Additionally, when you change an index in Algolia, it happens nearly instantaneously. With CloudSearch you have to re-issue an "Index Documents" request, which temporarily puts your domain in a partially-working state (searches might return out dated results), and takes anywhere from a few minutes to a few hours. It also costs you.
Algolia lets you clear a domain instantly and those records are gone immediately. This makes resetting an index very simple. With CloudSearch, you have to remove each story individually, and then issue a new Index Documents request to get the size of your domains down again.
CloudSearch v1 was entirely based on the A9 search system. It was built to run on large servers, and designed around speed of search results. It works very well, but requires a lot of resources, and thus is costly. You also can't tell ahead of time how much storage you'll need, and the transparency is very low on how much you're using. The domains automatically scale and you don't have much control over it.
CloudSearch v2 is based on a different system, and does significantly reduce the costs, however it still is expensive, and doesn't really let you know how much storage you're using. You can give the domain hints to how large of a domain you want to start with, but you don't get any control over where the domain goes.

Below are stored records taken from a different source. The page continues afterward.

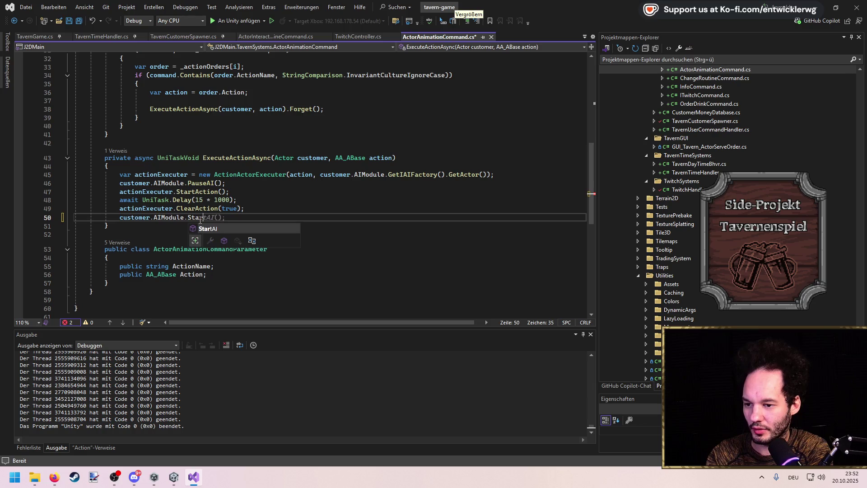
pyautogui.write('tAI()')
pyautogui.press('ctrl+s')
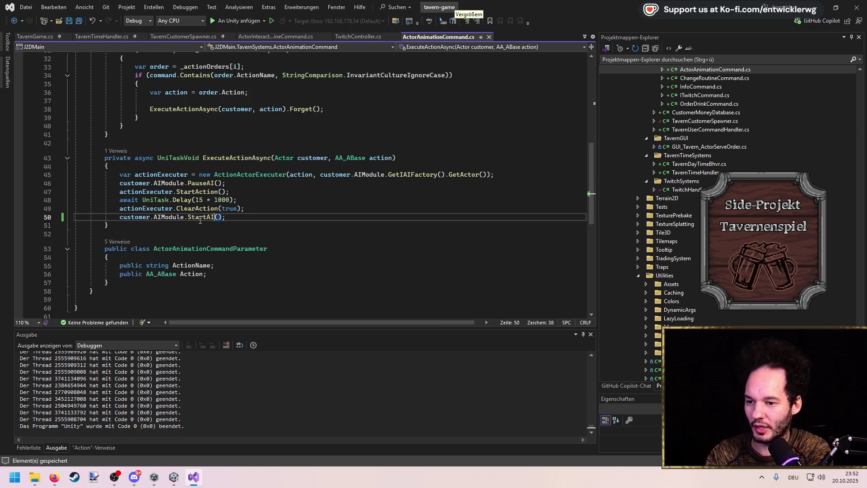
# Read the StartAI definition through IActorAIModule.cs to its end, then close that file.
pyautogui.press('F12')
pyautogui.scroll(-1, 216, 224)
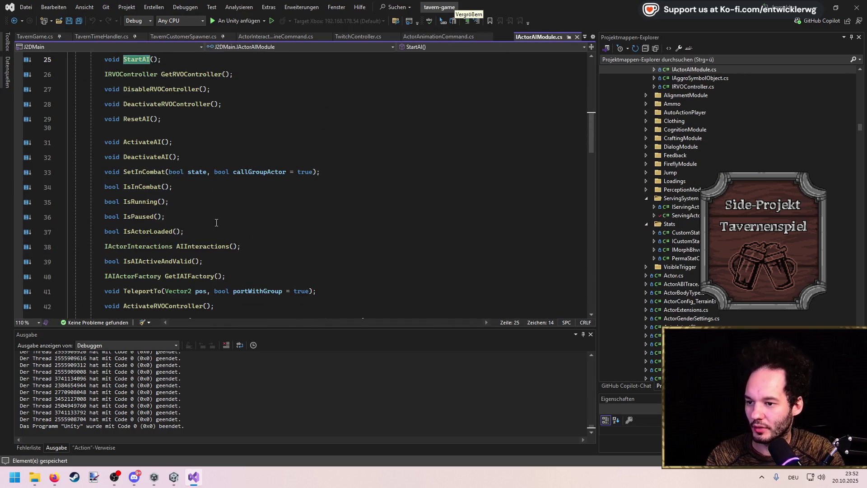
pyautogui.scroll(-6, 217, 220)
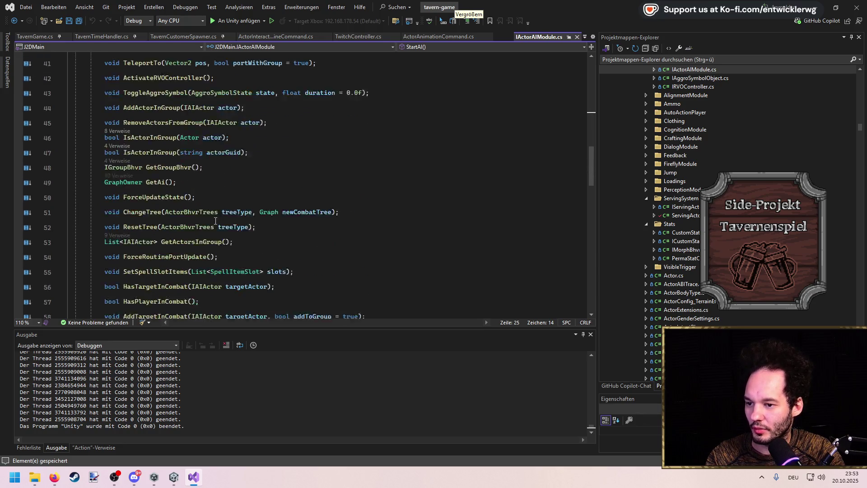
pyautogui.scroll(-9, 215, 221)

With CloudSearch, all you can ever see is how many documents are in the domain, and how many servers of what size are being used. It automatically scales with you, but the cost is very high.
With Algolia, you pick a plan. Up until you decide to go with an Enterprise Plan, you're paying for the number of documents in your domain. About $450/month gets you 5 million documents. For me, that's about an XXLarge domain on CloudSearch, which is about $800/month on AWS, plus indexing costs. Want to make sure it's reliable? Then you have to turn on Multi-AZ, doubling the cost to $1600/month. CloudSearch v2 has been known to reduce sizes by up to 50%, but even at that with Multi-AZ enabled you're looking at about $800/month. Plus you pay for Batch Uploads, and Document Indexes if you need to run those.
Algolia also shows you right off the top how much of your quota you're using, and you can easily remove documents. When you remove a document it's gone right away, you don't have to fiddle about trying to get your domains to scale down in size. If you want to go Enterprise, you pay by the Storage Size, but you can get 150GB of storage index, mirrored onto 3 dedicated servers, for about $1,750/month. In my example, that will fit about 30 Million records pretty easily, which costs us right now about $6k/month. That's a pretty big difference.
In total, that brings Algolia to 4 wins, with CloudSearch only at 1 win. Still, that one win is on Search capabilities itself. Algolia was designed around making things fast, and require very few resources. They're slick, powerful, and new. They have a long way to go but they're already winning over CloudSearch. For most of my needs, Algolia wins easily over CloudSearch, even without the complex querying capabilities.
If for nothing other then Cost alone, Algolia is vastly better then CloudSearch. The team is small, but the product is solid, and I can't wait to see where it goes next.
Have you worked with Search as a Service solutions? What other systems have you found useful?